• **TEXT SHOWN**:
◇ ◇ ◇ ◇ ◇

57 graduates earn medical degrees from CMSRU, head off to residencies nationwide
Be grateful. Take care of yourself. Know your true north.
Those were some of the messages Dr. Robert J. Laskowski related to members of the second graduating class of Cooper Medical School of Rowan University (CMSRU) during Commencement exercises on Friday, May 12.
The ceremony, the first for CMSRU on the University Green in Glassboro, was a fitting, celebratory culmination of a mega Commencement Week at Rowan that included nine ceremonies over four days.
Altogether 57 CMSRU students earned their medical degrees from the Camden-based school. They are headed to residencies that include, among many others, the Hospital of the University of Pennsylvania, Duke University Medical Center, Cooper University Hospital, Boston University Medical Center, Baylor College of Medicine, Harvard/Beth Israel Deaconess Medical Center, and Temple University Hospital.
Robert Laskowski, MD, past chair of the Association of American Medical Colleges Board of Directors and retired president and CEO of Christiana Care Health System in Wilmington, Delaware, was this year’s commencement speaker.
“CMSRU, I know, is a unique place,” Laskowski told the graduates during his keynote address. “Its mission statement clearly grounds medicine as an expression of humanity at its best.
“The aim of the medical school is a humanistic one—to educate physicians to compassionately bring the benefits of science to heal and comfort and guide fellow human beings and to help others have a physical and mental capacity to lead lives fully of their own choosing. We physicians…we are humanists first.”
Laskowski said medicine is “a highly personal undertaking.” The new doctors should never lose sight of why they chose their career paths, he said.
“Only you know the history to your own reasons for being who you are as a doctor,” said Laskowski, a well-known educator, consultant, writer and retired physician executive who serves as principal of Laskowski Advisors—a consultancy devoted to assisting healthcare organizations and professionals innovate through understanding value.
“And only you can know your true north.”
He reminded the class to maintain their own health as they cared for others.
“Our focus on well-being needs to be broad to include one’s physical, mental and spiritual health. And this focus needs to extend to the relationships we have with others, especially those we love and those who love us,” said Laskowski, who accepted the Medal of Excellence for Distinguished Service from CMSRU in recognition of his exceptional career as a physician, medical educator, health care administrator and advocate.
Gratefulness—toward patients, colleagues and loved ones—is a key attribute to a successful career in medicine, added Laskowski.
CMSRU Interim Dean Dr. Annette C. Reboli asked the new doctors to bring their “A” games to every bedside, every day.
“Always do what’s right for the patient. Even if you are tired, even if others disagree, even if you don’t get compensated, even if it’s not technically ‘your’ patient—do what’s right,” Reboli said. “Medicine is a noble profession. Hospitals and operating rooms are sacred places. Miracles happen in them every day.”

◇ ◇ ◇ ◇ ◇

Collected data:

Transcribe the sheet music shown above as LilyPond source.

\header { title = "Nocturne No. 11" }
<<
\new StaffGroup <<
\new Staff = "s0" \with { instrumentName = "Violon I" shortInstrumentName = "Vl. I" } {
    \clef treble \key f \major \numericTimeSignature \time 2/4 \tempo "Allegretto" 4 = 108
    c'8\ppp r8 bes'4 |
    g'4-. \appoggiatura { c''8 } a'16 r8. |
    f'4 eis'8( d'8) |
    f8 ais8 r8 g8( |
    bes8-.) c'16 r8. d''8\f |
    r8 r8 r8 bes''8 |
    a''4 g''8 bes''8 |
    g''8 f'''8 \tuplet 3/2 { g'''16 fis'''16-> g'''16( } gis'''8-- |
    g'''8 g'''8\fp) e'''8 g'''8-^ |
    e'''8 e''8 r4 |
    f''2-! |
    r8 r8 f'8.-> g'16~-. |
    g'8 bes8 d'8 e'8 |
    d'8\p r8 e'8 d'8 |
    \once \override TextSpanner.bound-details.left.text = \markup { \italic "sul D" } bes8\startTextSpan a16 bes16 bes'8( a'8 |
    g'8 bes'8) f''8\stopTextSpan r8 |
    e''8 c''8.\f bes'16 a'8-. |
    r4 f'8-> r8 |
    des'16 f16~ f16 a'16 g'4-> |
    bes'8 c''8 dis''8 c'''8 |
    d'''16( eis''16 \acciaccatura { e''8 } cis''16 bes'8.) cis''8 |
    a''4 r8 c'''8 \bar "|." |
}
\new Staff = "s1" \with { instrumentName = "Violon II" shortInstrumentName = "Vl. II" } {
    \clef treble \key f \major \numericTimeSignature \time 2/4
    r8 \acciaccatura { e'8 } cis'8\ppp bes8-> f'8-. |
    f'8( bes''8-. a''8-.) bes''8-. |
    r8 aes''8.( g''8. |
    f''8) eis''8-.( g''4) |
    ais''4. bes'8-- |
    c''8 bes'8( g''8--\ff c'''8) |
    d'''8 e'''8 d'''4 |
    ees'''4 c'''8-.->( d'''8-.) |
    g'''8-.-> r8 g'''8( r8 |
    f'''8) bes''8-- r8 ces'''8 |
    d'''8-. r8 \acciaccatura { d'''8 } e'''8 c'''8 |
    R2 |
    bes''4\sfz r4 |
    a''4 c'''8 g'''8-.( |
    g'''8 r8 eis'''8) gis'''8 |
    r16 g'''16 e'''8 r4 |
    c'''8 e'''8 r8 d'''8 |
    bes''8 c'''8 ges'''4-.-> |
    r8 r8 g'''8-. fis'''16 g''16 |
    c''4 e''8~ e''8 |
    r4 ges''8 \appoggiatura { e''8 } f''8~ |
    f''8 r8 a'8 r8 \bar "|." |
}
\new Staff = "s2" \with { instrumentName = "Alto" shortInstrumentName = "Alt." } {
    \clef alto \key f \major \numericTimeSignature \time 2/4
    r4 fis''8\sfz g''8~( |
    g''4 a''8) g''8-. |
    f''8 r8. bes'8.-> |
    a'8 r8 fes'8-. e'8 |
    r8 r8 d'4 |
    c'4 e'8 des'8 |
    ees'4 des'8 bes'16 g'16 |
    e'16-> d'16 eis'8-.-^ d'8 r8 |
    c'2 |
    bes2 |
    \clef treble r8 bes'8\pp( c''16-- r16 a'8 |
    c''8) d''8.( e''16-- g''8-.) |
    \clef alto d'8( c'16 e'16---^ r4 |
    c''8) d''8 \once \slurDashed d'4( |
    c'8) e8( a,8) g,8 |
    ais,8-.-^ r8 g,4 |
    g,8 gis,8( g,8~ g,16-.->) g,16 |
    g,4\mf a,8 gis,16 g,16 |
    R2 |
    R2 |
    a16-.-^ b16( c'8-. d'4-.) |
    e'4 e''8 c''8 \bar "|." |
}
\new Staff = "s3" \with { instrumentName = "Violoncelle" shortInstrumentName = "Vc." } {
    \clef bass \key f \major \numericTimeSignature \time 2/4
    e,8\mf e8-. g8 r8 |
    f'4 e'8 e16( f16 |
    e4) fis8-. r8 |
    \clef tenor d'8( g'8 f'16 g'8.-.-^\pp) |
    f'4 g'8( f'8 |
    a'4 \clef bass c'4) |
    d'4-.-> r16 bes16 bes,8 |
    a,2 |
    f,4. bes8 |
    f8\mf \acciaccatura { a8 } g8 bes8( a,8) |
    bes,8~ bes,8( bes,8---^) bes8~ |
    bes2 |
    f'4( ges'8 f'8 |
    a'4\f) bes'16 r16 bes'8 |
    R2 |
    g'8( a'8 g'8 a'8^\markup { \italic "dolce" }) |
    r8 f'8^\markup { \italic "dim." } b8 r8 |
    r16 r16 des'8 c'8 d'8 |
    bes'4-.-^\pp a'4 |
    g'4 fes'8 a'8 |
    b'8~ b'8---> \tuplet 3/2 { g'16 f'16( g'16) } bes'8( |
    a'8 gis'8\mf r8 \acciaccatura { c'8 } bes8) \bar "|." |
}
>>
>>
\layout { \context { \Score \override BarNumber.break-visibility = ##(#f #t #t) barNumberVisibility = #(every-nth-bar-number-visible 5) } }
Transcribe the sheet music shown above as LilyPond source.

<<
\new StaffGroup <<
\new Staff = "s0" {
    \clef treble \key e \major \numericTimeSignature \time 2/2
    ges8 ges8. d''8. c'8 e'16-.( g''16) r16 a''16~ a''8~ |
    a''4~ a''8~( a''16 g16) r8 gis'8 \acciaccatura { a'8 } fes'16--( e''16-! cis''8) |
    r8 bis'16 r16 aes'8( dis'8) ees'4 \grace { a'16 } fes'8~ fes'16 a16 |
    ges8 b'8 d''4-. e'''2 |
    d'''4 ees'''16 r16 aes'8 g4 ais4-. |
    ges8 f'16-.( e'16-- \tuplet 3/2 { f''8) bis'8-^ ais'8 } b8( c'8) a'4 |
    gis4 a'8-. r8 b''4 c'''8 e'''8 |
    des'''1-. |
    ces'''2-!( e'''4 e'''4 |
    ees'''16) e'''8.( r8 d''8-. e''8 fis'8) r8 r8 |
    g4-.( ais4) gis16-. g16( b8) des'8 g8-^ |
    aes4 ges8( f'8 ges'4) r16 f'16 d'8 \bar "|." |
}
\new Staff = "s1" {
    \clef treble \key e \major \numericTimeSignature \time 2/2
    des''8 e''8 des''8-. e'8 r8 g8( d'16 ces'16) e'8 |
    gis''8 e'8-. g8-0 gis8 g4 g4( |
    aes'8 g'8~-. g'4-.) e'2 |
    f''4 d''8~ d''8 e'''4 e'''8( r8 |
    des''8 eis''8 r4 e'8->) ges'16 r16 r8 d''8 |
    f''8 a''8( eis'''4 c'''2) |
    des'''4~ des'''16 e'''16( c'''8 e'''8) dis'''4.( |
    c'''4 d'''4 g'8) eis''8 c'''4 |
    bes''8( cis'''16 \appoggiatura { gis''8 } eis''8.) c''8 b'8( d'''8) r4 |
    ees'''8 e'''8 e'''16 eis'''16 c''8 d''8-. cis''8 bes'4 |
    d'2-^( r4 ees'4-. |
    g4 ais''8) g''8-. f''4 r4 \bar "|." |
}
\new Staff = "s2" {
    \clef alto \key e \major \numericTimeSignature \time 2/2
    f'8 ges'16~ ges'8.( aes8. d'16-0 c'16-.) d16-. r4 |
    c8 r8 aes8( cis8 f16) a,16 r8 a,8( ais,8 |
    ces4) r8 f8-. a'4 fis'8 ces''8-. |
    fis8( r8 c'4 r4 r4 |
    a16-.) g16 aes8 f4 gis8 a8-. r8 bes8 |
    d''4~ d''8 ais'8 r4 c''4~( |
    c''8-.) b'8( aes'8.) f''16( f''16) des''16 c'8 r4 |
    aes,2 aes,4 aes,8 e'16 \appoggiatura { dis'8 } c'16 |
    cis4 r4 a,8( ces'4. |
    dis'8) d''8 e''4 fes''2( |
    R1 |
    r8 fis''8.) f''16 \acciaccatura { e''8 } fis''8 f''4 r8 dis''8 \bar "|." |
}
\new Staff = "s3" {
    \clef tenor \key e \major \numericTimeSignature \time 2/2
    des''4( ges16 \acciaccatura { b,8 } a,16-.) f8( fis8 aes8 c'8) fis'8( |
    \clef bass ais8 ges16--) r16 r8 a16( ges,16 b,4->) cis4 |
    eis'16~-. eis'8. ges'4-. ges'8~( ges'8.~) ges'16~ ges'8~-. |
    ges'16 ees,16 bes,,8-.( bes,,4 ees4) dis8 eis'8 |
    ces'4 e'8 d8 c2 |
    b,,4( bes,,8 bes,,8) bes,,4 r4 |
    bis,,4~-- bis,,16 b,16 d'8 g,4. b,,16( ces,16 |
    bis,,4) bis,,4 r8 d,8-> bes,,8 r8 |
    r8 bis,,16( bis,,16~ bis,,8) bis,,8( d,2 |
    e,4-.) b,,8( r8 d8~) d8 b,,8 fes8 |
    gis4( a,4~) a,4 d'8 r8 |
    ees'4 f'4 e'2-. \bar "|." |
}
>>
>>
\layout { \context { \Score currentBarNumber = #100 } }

◇ ◇ ◇ ◇ ◇

• **WHAT TO WORK ON**:
a - According to the article on the CMSRU graduation, how many students earned their medical degrees?
b - Copy the stretch of the article on the CMSRU graduation from "He reminded the" through "administrator and advocate.".
The records are separate material and have no connection to the article shown.

• **EXERCISE SOLUTIONS**:
a - 57 students earned their medical degrees.

b -
He reminded the class to maintain their own health as they cared for others.
“Our focus on well-being needs to be broad to include one’s physical, mental and spiritual health. And this focus needs to extend to the relationships we have with others, especially those we love and those who love us,” said Laskowski, who accepted the Medal of Excellence for Distinguished Service from CMSRU in recognition of his exceptional career as a physician, medical educator, health care administrator and advocate.